Catfish and the Bottlemen launched into our lives two years ago with their debut album, The Balcony, which seemed to breathe life back into the British indie-rock scene, with everyman lyrics and prevalent use of guitars, especially in a time of music saturated with electronic effects. Now, they’re back with their second effort, The Ride.
And it’s good, it really is. But is it outstanding? The style is very similar to their debut, which is a style I do very much enjoy, guitar heavy and largely quite laid-back – tracks like ‘Oxygen’ are even a little bit folksy. It’s the music of grungy underground clubs, rough and raw and urban. It feels like it could have been released 10 years ago too, when that early ’00s indie rock of bands like Oasis rode high in the charts. It’s straightforward rock, which will no doubt get the festival crowds moving this summer. There are a few nice highlights too, like that guitar solo in ‘Soundcheck’. But these are all descriptors I could have used to describe The Balcony too. There’s seems to be little development or maturation of their sound. For some people, this is fine, as may of us have experienced our favourite bands getting experimental and creating something we just don’t like. But showing next to no progress at all will get stale very fast – when their third album comes, I would like to see something different.
The same is true of the lyrical content. There is nothing pretentious going on here, as the stories told in each song are to be taken entirely literally. They are stories of girls and nights out, for the most part, that most of us have experience too. These are day-to-day, everyman lyrics, that are not trying to be different or poetic in the slightest. In some ways, this feels raw and truthful, and can be a welcome break from the elaborate imagery and overwrought lyrics. I like the specific place references, such as ‘Glasgow’ (particularly since I’m a Scot) and ‘Heathrow’, which give the songs a setting and a grounding. But in trying to stay grounded and simple, and avoid pretentiousness, they are verging on boring. For me, music and songwriting is an art form, and a place in which we are allowed to be poetic and creative and imaginative, all things that these lyrics are lacking.
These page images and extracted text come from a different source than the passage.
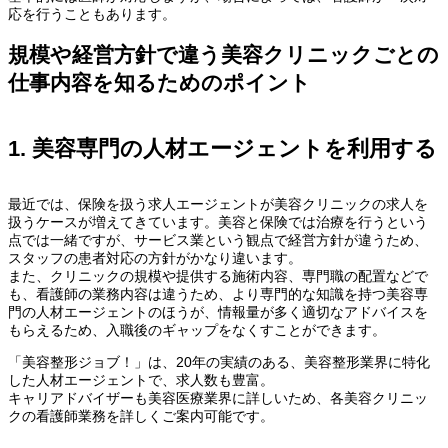
応を行うこともあります。
規模や経営方針で違う美容クリニックごとの
仕事内容を知るためのポイント
1. 美容専門の人材エージェントを利用する
最近では、保険を扱う求人エージェントが美容クリニックの求人を
扱うケースが増えてきています。美容と保険では治療を行うという
点では一緒ですが、サービス業という観点で経営方針が違うため、
スタッフの患者対応の方針がかなり違います。
また、クリニックの規模や提供する施術内容、専門職の配置などで
も、看護師の業務内容は違うため、より専門的な知識を持つ美容専
門の人材エージェントのほうが、情報量が多く適切なアドバイスを
もらえるため、入職後のギャップをなくすことができます。
「美容整形ジョブ！」は、20年の実績のある、美容整形業界に特化
した人材エージェントで、求人数も豊富。
キャリアドバイザーも美容医療業界に詳しいため、各美容クリニッ
クの看護師業務を詳しくご案内可能です。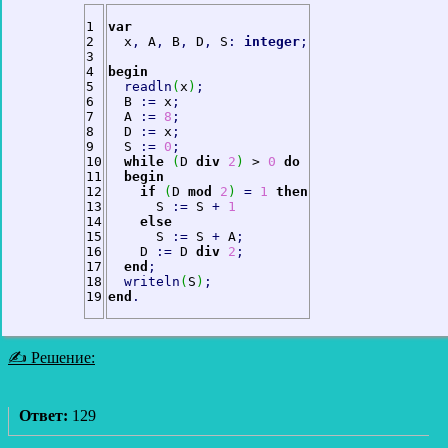
1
You don’t have to make them entirely obscure and complex – but exploring some deeper themes would be nice! Music should tap into emotions that we perhaps find difficult to express ourselves, but these tracks lack a lot of emotional depth.
Don’t get me wrong – I like the record, I really do. It’s fun and easy, a little bit rough and ready, and I’m sure it will be a big hit at live shows and festivals. But the band are so set on being a normal, everyday sort of band, that they are losing a sense of individuality, of creativity, and of emotional depth, which are some of the cornerstones of good music, and especially music I will relate to. ‘Glasgow’ is quiet and simple, and ‘Oxygen’ is fun and catchy, but neither of these tracks, nor any other, are real standouts on the album – it all sounds a bit same-y. Where this straightforward indie rock style and lack of pretentiousness worked so well on The Balcony, to repeat it so closely on The Ride, feels stale and a little bit lazy. I’ll continue to listen to the record, and to enjoy it, but I would definitely like to see more progress and depth if a third album comes along.